In an experiment of photoelectric effect the stopping potential was measured to be `V_(1)` and `V_(2)` with incident light of wavelength `lambda` and `(lambda)/(2)`, respectively. The relation between `V_(1)` and `V_(2)` is:

To solve the problem, we need to establish the relationship between the stopping potentials \( V_1 \) and \( V_2 \) for the two different wavelengths of incident light in the photoelectric effect. ### Step-by-Step Solution: 1. **Understanding Stopping Potential**: The stopping potential \( V_0 \) is related to the maximum kinetic energy of the emitted electrons.
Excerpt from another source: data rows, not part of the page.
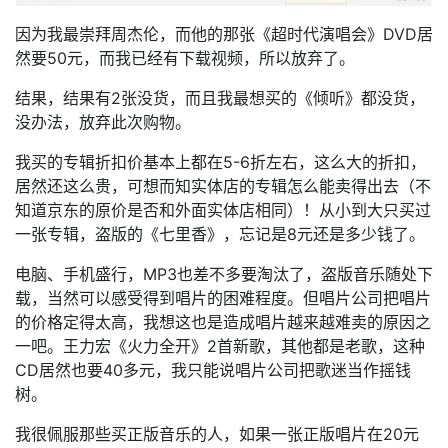
因为我最崇拜周杰伦，而他的那张《超时代演唱会》DVD居
然要50元，而我已经有下载视频，所以放弃了。
结果，结果有2张没货，而且我最想买的《倾听》都没货，
没办法，放弃此次购物。
我买的专辑折扣价基本上都在5-6折左右，这么大的折扣，
居然还这么贵，可想而知实体店的专辑怎么能卖得出去（不
知道京东的原价是否和外面实体店相同）！从小到大只买过
一张专辑，盗版的《七里香》，忘记是8元还是多少钱了。
电脑、手机盛行，MP3也差不多要淘汰了，盗版音乐随处下
载，当然可以感受得到唱片的困难程度。但唱片公司把唱片
的价格定得太高，我想这也是造成唱片越来越难卖的原因之
一吧。王力宏《火力全开》2首新歌，其他都是老歌，这种
CD居然也要40多元，我只能说唱片公司把歌迷当作摇钱
树。
我很佩服那些买正版音乐的人，如果一张正版唱片在20元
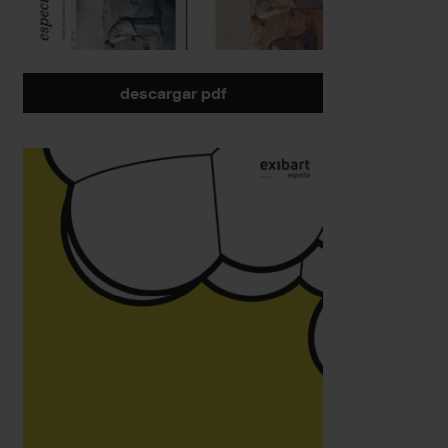
descargar pdf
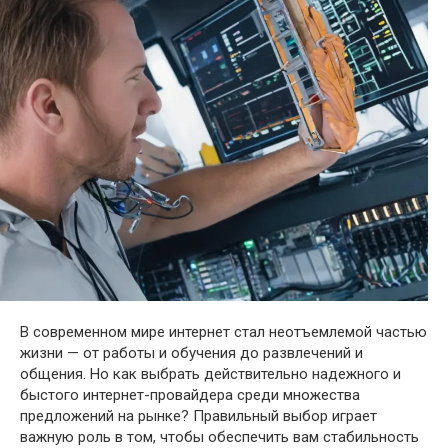
В современном мире интернет стал неотъемлемой частью
жизни — от работы и обучения до развлечений и
общения. Но как выбрать действительно надежного и
быстого интернет-провайдера среди множества
предложений на рынке? Правильный выбор играет
важную роль в том, чтобы обеспечить вам стабильность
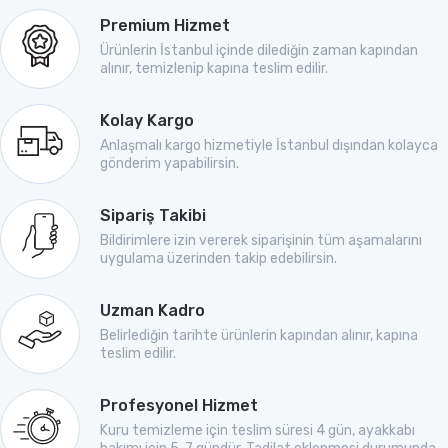
Premium Hizmet
Ürünlerin İstanbul içinde dilediğin zaman kapından
alınır, temizlenip kapına teslim edilir.
Kolay Kargo
Anlaşmalı kargo hizmetiyle İstanbul dışından kolayca
gönderim yapabilirsin.
Sipariş Takibi
Bildirimlere izin vererek siparişinin tüm aşamalarını
uygulama üzerinden takip edebilirsin.
Uzman Kadro
Belirlediğin tarihte ürünlerin kapından alınır, kapına
teslim edilir.
Profesyonel Hizmet
Kuru temizleme için teslim süresi 4 gün, ayakkabı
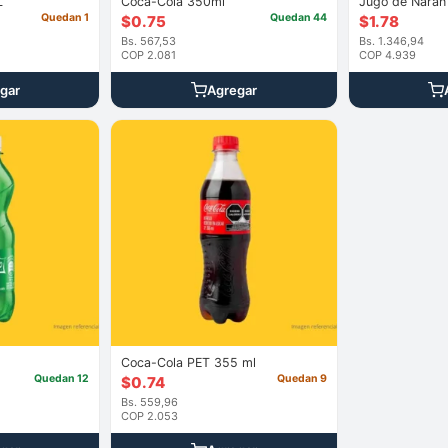
L
Coca-Cola 350ml
Quedan 1
Quedan 44
$
0.75
$
1.78
Bs. 567,53
Bs. 1.346,94
COP 2.081
COP 4.939
gar
Agregar
Coca-Cola PET 355 ml
Quedan 12
Quedan 9
$
0.74
Bs. 559,96
COP 2.053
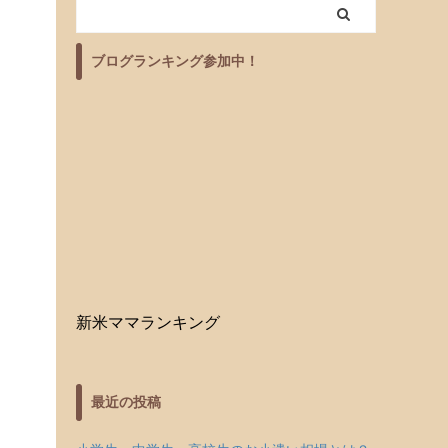
ブログランキング参加中！
新米ママランキング
最近の投稿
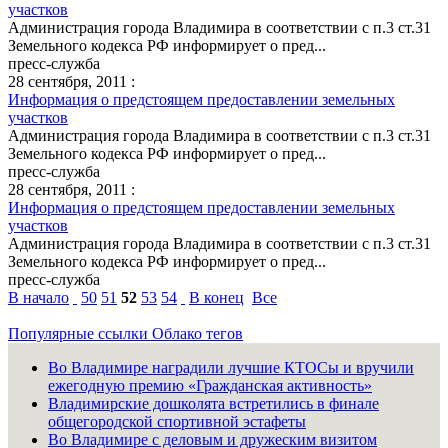
участков
Администрация города Владимира в соответствии с п.3 ст.31
Земельного кодекса РФ информирует о пред...
пресс-служба
28 сентября, 2011 :
Информация о предстоящем предоставлении земельных
участков
Администрация города Владимира в соответствии с п.3 ст.31
Земельного кодекса РФ информирует о пред...
пресс-служба
28 сентября, 2011 :
Информация о предстоящем предоставлении земельных
участков
Администрация города Владимира в соответствии с п.3 ст.31
Земельного кодекса РФ информирует о пред...
пресс-служба
В начало
50
51
52
53
54
В конец
Все
Популярные ссылки
Облако тегов
Во Владимире наградили лучшие КТОСы и вручили
ежегодную премию «Гражданская активность»
Владимирские дошколята встретились в финале
общегородской спортивной эстафеты
Во Владимире с деловым и дружеским визитом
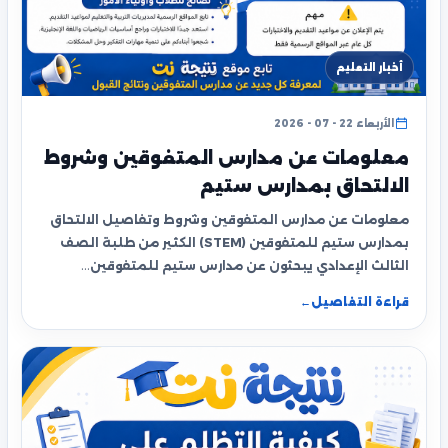
أخبار التعليم
الأربعاء 22 - 07 - 2026
معلومات عن مدارس المتفوقين وشروط
الالتحاق بمدارس ستيم
معلومات عن مدارس المتفوقين وشروط وتفاصيل الالتحاق
بمدارس ستيم للمتفوقين (STEM) الكثير من طلبة الصف
الثالث الإعدادي يبحثون عن مدارس ستيم للمتفوقين…
قراءة التفاصيل
←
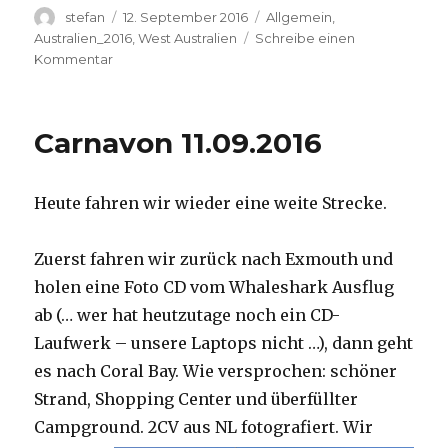
Autor
Veröffentlicht
Kategorien
stefan
12. September 2016
Allgemein
,
am
Australien_2016
,
West Australien
Schreibe einen
zu
Kommentar
Hamelin
Pool
12.09.2016
Carnavon 11.09.2016
Heute fahren wir wieder eine weite Strecke.
Zuerst fahren wir zurück nach Exmouth und
holen eine Foto CD vom Whaleshark Ausflug
ab (… wer hat heutzutage noch ein CD-
Laufwerk – unsere Laptops nicht …), dann geht
es nach Coral Bay. Wie versprochen: schöner
Strand, Shopping Center und überfüllter
Campground.
2CV aus NL fotografiert. Wir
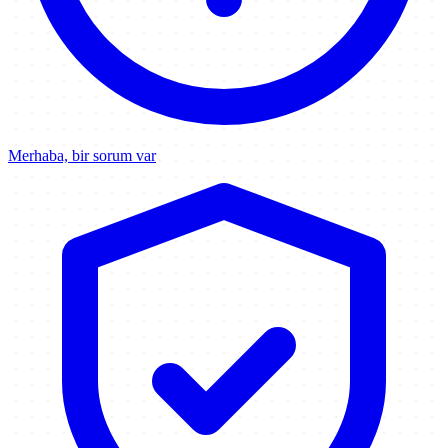
Merhaba, bir sorum var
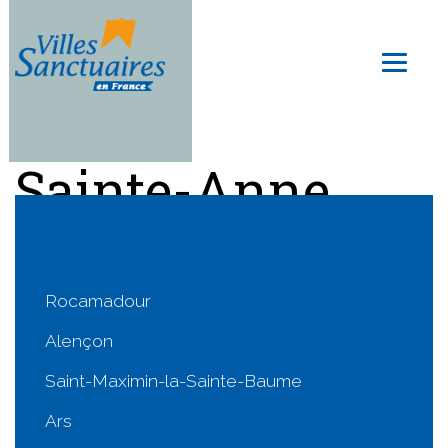
Skip
to
Toggl
main
naviga
content
Sainte-Anne
d'Auray : agenda
Rocamadour
Alençon
Saint-Maximin-la-Sainte-Baume
Ars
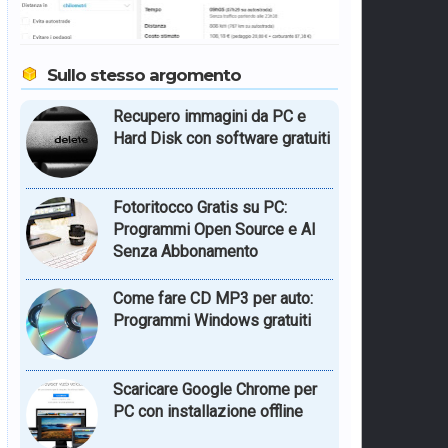
Sullo stesso argomento
Recupero immagini da PC e
Hard Disk con software gratuiti
Fotoritocco Gratis su PC:
Programmi Open Source e AI
Senza Abbonamento
Come fare CD MP3 per auto:
Programmi Windows gratuiti
Scaricare Google Chrome per
PC con installazione offline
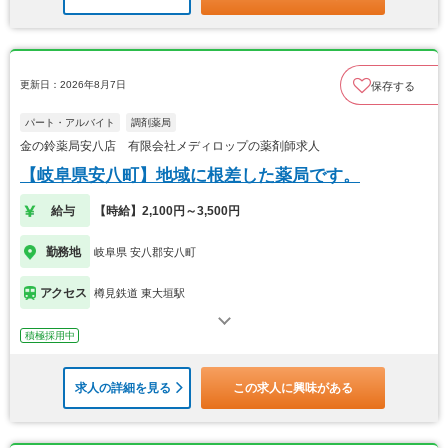
更新日：2026年8月7日
保存する
パート・アルバイト
調剤薬局
金の鈴薬局安八店 有限会社メディロップの薬剤師求人
【岐阜県安八町】地域に根差した薬局です。
給与
【時給】2,100円～3,500円
勤務地
岐阜県 安八郡安八町
アクセス
樽見鉄道 東大垣駅
積極採用中
求人の詳細を見る
この求人に興味がある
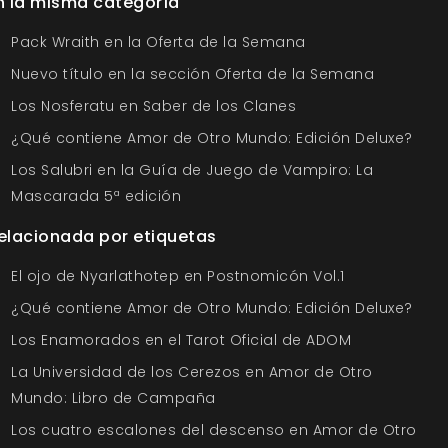
n la misma categoría
Pack Wraith en la Oferta de la Semana
Nuevo título en la sección Oferta de la Semana
Los Nosferatu en Saber de los Clanes
¿Qué contiene Amor de Otro Mundo: Edición Deluxe?
Los Salubri en la Guía de Juego de Vampiro: La
Mascarada 5ª edición
elacionada por etiquetas
El ojo de Nyarlathotep en Postnomicón Vol.1
¿Qué contiene Amor de Otro Mundo: Edición Deluxe?
Los Enamorados en el Tarot Oficial de ADOM
La Universidad de los Cerezos en Amor de Otro
Mundo: Libro de Campaña
Los cuatro escalones del descenso en Amor de Otro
The equation for stopping potential is given by: \[ eV_0 = \frac{hc}{\lambda} - \phi \] where \( \phi \) is the work function of the metal, \( h \) is Planck's constant, \( c \) is the speed of light, and \( \lambda \) is the wavelength of the incident light. 2. **Expression for \( V_1 \)**: For the first wavelength \( \lambda \): \[ eV_1 = \frac{hc}{\lambda} - \phi \] Rearranging gives: \[ V_1 = \frac{hc}{e\lambda} - \frac{\phi}{e} \] 3. **Expression for \( V_2 \)**: For the second wavelength \( \frac{\lambda}{2} \): \[ eV_2 = \frac{hc}{\frac{\lambda}{2}} - \phi \] This simplifies to: \[ eV_2 = \frac{2hc}{\lambda} - \phi \] Rearranging gives: \[ V_2 = \frac{2hc}{e\lambda} - \frac{\phi}{e} \] 4. **Comparing \( V_1 \) and \( V_2 \)**: Now we have: \[ V_1 = \frac{hc}{e\lambda} - \frac{\phi}{e} \] \[ V_2 = \frac{2hc}{e\lambda} - \frac{\phi}{e} \] 5. **Finding the Relation**: To compare \( V_1 \) and \( V_2 \), we can multiply \( V_1 \) by 2: \[ 2V_1 = 2\left(\frac{hc}{e\lambda} - \frac{\phi}{e}\right) = \frac{2hc}{e\lambda} - \frac{2\phi}{e} \] 6. **Subtracting \( 2V_1 \) from \( V_2 \)**: Now, we can find the difference: \[ V_2 - 2V_1 = \left(\frac{2hc}{e\lambda} - \frac{\phi}{e}\right) - \left(\frac{2hc}{e\lambda} - \frac{2\phi}{e}\right) \] Simplifying this gives: \[ V_2 - 2V_1 = \frac{2\phi}{e} - \frac{\phi}{e} = \frac{\phi}{e} \] 7. **Conclusion**: Since \( \frac{\phi}{e} > 0 \), we conclude that: \[ V_2 > 2V_1 \] ### Final Result: Thus, the relation between \( V_1 \) and \( V_2 \) is: \[ V_2 > 2V_1 \]